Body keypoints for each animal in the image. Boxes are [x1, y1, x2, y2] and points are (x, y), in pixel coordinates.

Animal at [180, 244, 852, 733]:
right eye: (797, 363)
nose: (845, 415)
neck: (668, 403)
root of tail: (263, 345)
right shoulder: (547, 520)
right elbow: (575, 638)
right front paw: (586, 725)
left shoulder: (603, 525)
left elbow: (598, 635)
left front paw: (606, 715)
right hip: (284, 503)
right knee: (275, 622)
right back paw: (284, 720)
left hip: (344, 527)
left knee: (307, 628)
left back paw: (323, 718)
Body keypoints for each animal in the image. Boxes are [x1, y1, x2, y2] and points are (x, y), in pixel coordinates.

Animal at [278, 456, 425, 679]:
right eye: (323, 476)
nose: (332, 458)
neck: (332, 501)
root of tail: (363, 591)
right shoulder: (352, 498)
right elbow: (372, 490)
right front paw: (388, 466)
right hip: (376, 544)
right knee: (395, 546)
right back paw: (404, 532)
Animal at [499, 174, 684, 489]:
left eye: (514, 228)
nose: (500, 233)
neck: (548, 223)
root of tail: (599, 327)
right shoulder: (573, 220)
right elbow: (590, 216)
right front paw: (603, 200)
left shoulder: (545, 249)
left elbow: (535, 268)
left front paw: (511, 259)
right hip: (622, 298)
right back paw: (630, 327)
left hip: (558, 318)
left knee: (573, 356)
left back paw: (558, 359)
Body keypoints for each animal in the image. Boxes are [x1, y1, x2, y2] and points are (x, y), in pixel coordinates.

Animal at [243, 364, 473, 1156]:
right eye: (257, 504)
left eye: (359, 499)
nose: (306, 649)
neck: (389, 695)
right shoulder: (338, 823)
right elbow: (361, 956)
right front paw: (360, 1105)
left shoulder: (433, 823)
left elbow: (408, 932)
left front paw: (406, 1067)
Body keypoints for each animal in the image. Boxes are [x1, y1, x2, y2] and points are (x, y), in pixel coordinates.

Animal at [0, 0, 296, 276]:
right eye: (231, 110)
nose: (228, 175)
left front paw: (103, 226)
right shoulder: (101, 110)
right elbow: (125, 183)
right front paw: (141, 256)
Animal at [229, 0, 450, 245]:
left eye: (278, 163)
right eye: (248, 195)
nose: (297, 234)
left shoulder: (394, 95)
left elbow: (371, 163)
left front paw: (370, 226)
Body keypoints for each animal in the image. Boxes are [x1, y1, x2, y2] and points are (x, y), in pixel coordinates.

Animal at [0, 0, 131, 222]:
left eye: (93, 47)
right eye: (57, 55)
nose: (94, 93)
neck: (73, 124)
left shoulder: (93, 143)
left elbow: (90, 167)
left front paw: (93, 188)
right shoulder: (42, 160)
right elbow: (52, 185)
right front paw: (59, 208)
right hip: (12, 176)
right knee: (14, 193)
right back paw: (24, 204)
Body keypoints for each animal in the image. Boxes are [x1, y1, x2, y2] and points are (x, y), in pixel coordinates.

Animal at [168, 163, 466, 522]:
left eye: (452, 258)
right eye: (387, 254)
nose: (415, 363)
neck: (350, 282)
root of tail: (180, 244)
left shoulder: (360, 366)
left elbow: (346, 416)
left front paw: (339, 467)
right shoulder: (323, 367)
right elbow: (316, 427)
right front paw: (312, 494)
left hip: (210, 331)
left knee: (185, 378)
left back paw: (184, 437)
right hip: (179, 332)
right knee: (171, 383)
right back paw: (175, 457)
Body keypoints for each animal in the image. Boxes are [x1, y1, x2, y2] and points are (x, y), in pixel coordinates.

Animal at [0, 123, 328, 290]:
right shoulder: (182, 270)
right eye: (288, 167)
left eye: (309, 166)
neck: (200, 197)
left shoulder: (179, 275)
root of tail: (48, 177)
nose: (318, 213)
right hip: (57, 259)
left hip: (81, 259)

EXERCISE BRIEF →
The output is every entry, printed exactly as it reads.

OUTPUT →
Body keypoints for each animal in the image. Boxes are [x1, y1, x2, y2] and points are (x, y), in pixel coordinates.

Animal at [180, 244, 852, 733]:
right eye: (797, 363)
nose: (845, 415)
neck: (668, 403)
root of tail: (263, 345)
right shoulder: (547, 520)
right elbow: (575, 638)
right front paw: (586, 725)
left shoulder: (603, 525)
left elbow: (598, 635)
left front paw: (606, 715)
right hip: (284, 503)
right knee: (275, 622)
right back paw: (284, 720)
left hip: (344, 527)
left knee: (307, 628)
left back paw: (323, 718)
Body keypoints for each animal in the image. Boxes are [x1, y1, x2, y2] and points are (x, y), in pixel coordinates.

Animal at [278, 456, 425, 679]:
right eye: (323, 476)
nose: (332, 458)
neck: (332, 501)
root of tail: (363, 591)
right shoulder: (352, 498)
right elbow: (372, 490)
right front paw: (388, 466)
right hip: (376, 544)
right knee: (395, 546)
right back paw: (404, 532)
Animal at [499, 174, 684, 489]:
left eye: (514, 228)
nose: (500, 233)
neck: (548, 223)
root of tail: (599, 327)
right shoulder: (573, 220)
right elbow: (590, 216)
right front paw: (603, 200)
left shoulder: (545, 249)
left elbow: (535, 268)
left front paw: (511, 259)
right hip: (622, 298)
right back paw: (630, 327)
left hip: (558, 318)
left knee: (573, 356)
left back paw: (558, 359)
Body keypoints for each animal in the image. Boxes are [x1, y1, x2, y2] and points are (x, y), in pixel coordinates.

Animal at [243, 364, 473, 1156]:
right eye: (257, 504)
left eye: (359, 499)
nose: (306, 649)
neck: (389, 695)
right shoulder: (338, 823)
right elbow: (361, 956)
right front paw: (360, 1105)
left shoulder: (433, 823)
left elbow: (408, 932)
left front paw: (406, 1067)
Body keypoints for each animal in the image. Boxes are [x1, y1, x2, y2] and points are (x, y), in pixel coordinates.

Animal at [0, 0, 296, 276]:
right eye: (231, 110)
nose: (228, 175)
left front paw: (103, 226)
right shoulder: (101, 110)
right elbow: (125, 183)
right front paw: (141, 256)
Animal at [229, 0, 450, 245]:
left eye: (278, 163)
right eye: (248, 195)
nose: (297, 234)
left shoulder: (394, 95)
left elbow: (371, 163)
left front paw: (370, 226)
Body keypoints for each animal in the image. Boxes are [x1, y1, x2, y2] and points are (x, y), in pixel coordinates.

Animal at [0, 0, 131, 222]:
left eye: (93, 47)
right eye: (57, 55)
nose: (94, 93)
neck: (73, 124)
left shoulder: (93, 143)
left elbow: (90, 167)
left front paw: (93, 188)
right shoulder: (42, 160)
right elbow: (52, 185)
right front paw: (59, 208)
right hip: (12, 176)
right knee: (14, 193)
right back paw: (24, 204)
Body keypoints for each animal in the image. Boxes are [x1, y1, x2, y2] and points are (x, y), in pixel coordinates.

Animal at [168, 163, 466, 522]:
left eye: (452, 258)
right eye: (387, 254)
nose: (415, 363)
neck: (350, 282)
root of tail: (180, 244)
left shoulder: (360, 366)
left elbow: (346, 416)
left front paw: (339, 467)
right shoulder: (323, 367)
right elbow: (316, 427)
right front paw: (312, 494)
left hip: (210, 331)
left knee: (185, 378)
left back paw: (184, 437)
right hip: (179, 332)
right knee: (171, 383)
right back paw: (175, 457)
Body keypoints for each animal in the image. Boxes are [x1, y1, x2, y2] and points are (x, y), in pixel coordinates.

Animal at [0, 123, 328, 290]:
right shoulder: (182, 270)
right eye: (288, 167)
left eye: (309, 166)
neck: (200, 197)
left shoulder: (179, 275)
root of tail: (48, 177)
nose: (318, 213)
right hip: (57, 259)
left hip: (81, 259)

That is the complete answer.